[Start Source document]

Jenny Kiefer, a Kentucky-born badass, isn’t just spinning yarns with her knitting needles. She’s weaving nightmares that’ll make you rethink your next trip to the craft store. A lifelong crafter with a penchant for sharp objects and sharper wit, she’s the co-owner (with her mom, because family that slays together stays together) of Butcher Cabin Books, Louisville’s only all-horror bookstore. It’s the kind of place where you’d expect to find cursed cross-stitch patterns next to the coffee. Her debut, This Wretched Valley (Quirk, 2024), was a gore-soaked love letter to survival horror that had critics clutching their pearls and calling her a twisted talent to watch. With Crafting for Sinners, her follow-up with Quirk Books, Kiefer doubles down, proving she’s got the guts (and the glue guns) to keep horror fans cackling and cringing.
Ruth, a queer knitter scraping by in a podunk Kentucky town under the thumb of a megachurch that’s more cult than congregation, runs out of yarn mid-commission. Desperate, she hits up New Creations, the church’s craft store, which is like Hobby Lobby with extra Jesus and a side of menace. She tries to five-finger-discount some skeins. Big mistake. The employees don’t call the cops, they lock the doors and go full Purge with a holy twist. What follows is a batshit, blood-drenched night of cat-and-mouse where Ruth turns knitting needles into shivs, glue guns into war crimes, and her sheer DIY moxie into battle with her pursuers. The store’s staff, meanwhile, are either unhinged zealots or hiding something way creepier in the backroom. Sprinkled throughout are media snippets (podcasts, forum rants, news clippings) that peel back the town’s hypocritical hide like a bad sunburn. The catalog copy nails it: Ruth’s caught shoplifting, trapped, and hunted by employees with a secret so sinister it’d make Satan blush.

Kiefer writes like she’s been personally wronged by both craft stores and church potlucks. She knows the fluorescent-lit aisles of glitter and yarn are just a veneer over petty tyranny and repressed rage. Fresh off the wilderness carnage of This Wretched Valley, she drags her survival-horror expertise into a claustrophobic retail hellscape with a cackle. The set pieces are so tactile you’ll feel the stick of blood on your fingers. Knitting needles turn into goddamn scalpels. Yarn skeins are basically entrails. Those cheery endcap displays? Booby traps from hell. It’s like Die Hard in a knockoff Michael’s, with a voice that swings from biting-the-heads-off-nails satire to I’m-gonna-cry-but-stab-you-first sincerity.

[End Source document]
[Start Record set]

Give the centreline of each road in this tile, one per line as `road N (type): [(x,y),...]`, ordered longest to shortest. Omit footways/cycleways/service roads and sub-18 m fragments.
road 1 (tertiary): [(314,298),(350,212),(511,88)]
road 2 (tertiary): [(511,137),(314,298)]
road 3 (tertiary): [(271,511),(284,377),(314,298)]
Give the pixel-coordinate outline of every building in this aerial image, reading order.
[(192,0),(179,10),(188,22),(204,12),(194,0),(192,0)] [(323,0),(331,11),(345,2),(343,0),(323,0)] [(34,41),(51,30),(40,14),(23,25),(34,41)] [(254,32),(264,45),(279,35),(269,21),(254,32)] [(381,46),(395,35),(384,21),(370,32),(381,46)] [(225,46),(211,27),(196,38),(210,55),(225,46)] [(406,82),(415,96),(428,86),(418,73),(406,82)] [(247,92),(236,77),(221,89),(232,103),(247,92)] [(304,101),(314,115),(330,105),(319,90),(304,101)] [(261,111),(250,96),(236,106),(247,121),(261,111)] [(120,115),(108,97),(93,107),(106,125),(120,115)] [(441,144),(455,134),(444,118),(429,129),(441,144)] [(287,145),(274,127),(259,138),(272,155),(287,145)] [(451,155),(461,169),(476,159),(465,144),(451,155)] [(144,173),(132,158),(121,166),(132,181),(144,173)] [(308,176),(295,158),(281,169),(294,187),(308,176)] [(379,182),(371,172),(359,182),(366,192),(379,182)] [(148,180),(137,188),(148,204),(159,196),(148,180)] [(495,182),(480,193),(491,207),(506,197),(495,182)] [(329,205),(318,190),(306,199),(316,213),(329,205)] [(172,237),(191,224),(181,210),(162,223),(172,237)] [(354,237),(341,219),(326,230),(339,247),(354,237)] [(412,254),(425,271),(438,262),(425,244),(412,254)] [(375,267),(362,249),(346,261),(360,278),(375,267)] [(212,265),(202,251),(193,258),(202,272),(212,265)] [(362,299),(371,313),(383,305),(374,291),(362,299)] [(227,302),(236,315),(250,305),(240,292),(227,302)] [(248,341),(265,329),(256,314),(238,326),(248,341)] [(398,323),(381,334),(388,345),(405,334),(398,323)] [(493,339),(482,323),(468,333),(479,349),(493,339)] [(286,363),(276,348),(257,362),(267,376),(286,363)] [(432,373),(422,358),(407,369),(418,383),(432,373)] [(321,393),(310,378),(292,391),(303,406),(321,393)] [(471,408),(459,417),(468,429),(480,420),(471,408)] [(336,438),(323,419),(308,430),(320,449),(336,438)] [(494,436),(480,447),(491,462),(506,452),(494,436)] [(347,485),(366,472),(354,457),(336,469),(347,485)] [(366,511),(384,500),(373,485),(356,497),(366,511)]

[End Record set]

• **What this exercise asks**
1 - In the review of Crafting for Sinners, rewrite the passage from "Kiefer writes like" to "to I’m-gonna-cry-but-stab-you-first sincerity.", swapping "scalpels" for "daggers".
2 - Extend the Crafting for Sinners review, picking up right after its last sentence.

• **Expected results**
1 -
Kiefer writes like she’s been personally wronged by both craft stores and church potlucks. She knows the fluorescent-lit aisles of glitter and yarn are just a veneer over petty tyranny and repressed rage. Fresh off the wilderness carnage of This Wretched Valley, she drags her survival-horror expertise into a claustrophobic retail hellscape with a cackle. The set pieces are so tactile you’ll feel the stick of blood on your fingers. Knitting needles turn into goddamn daggers. Yarn skeins are basically entrails. Those cheery endcap displays? Booby traps from hell. It’s like Die Hard in a knockoff Michael’s, with a voice that swings from biting-the-heads-off-nails satire to I’m-gonna-cry-but-stab-you-first sincerity.

2 -
The mixed-media shtick keeps the single-location vibe from getting stale while letting Kiefer dunk on true-crime vultures, holier-than-thou keyboard warriors, and the kind of piety that’s just cruelty in a Sunday hat. It’s fast, it’s furious, it’s like scrolling X during a moral panic but with better prose. The reading group guide (because of course there’s one) nudges you to chew on how these formats shape the story, and they do. Especially in showing how Ruth and her pal Abigail get screwed over by gossip and dogma.
Tonally, it’s like if Grady Hendrix’s retail-horror snark got drunk with a grindhouse flick and started a knife fight. Blurbs call it a “crafty cat-and-mouse thriller” and “bloodthirsty as a motherfucker,” and for once, the jacket doesn’t lie. This book rips.
The big idea here is how a smiley-faced institution can smuggle hate under “community” branding. Kill Devil’s megachurch is a machine that churns out control freaks who think they’re saving souls. The craft store? It’s a sanctified slaughterhouse that chews up anyone who doesn’t fit the mold. Kiefer’s got a bone to pick with cult tactics and small-town hypocrisy that hands its conscience to a clipboard-wielding bureaucrat. Read it straight, and you’ve got a possession-fueled siege thriller. Read it deep, and it’s uglier: a town so obsessed with purity it births its own monster and calls it divine.
Craft tools as weapons? Fucking genius. Needles, cutters, and hot glue are Ruth’s rebellion alphabet. Her diabetic supplies and scraped-together cash jar scream working-class desperation. Every choice feels like it could bankrupt her. Scarcity’s the real villain here, scarier than any chanting nutjob. The most terrifying line isn’t scripture; it’s the price tag on survival.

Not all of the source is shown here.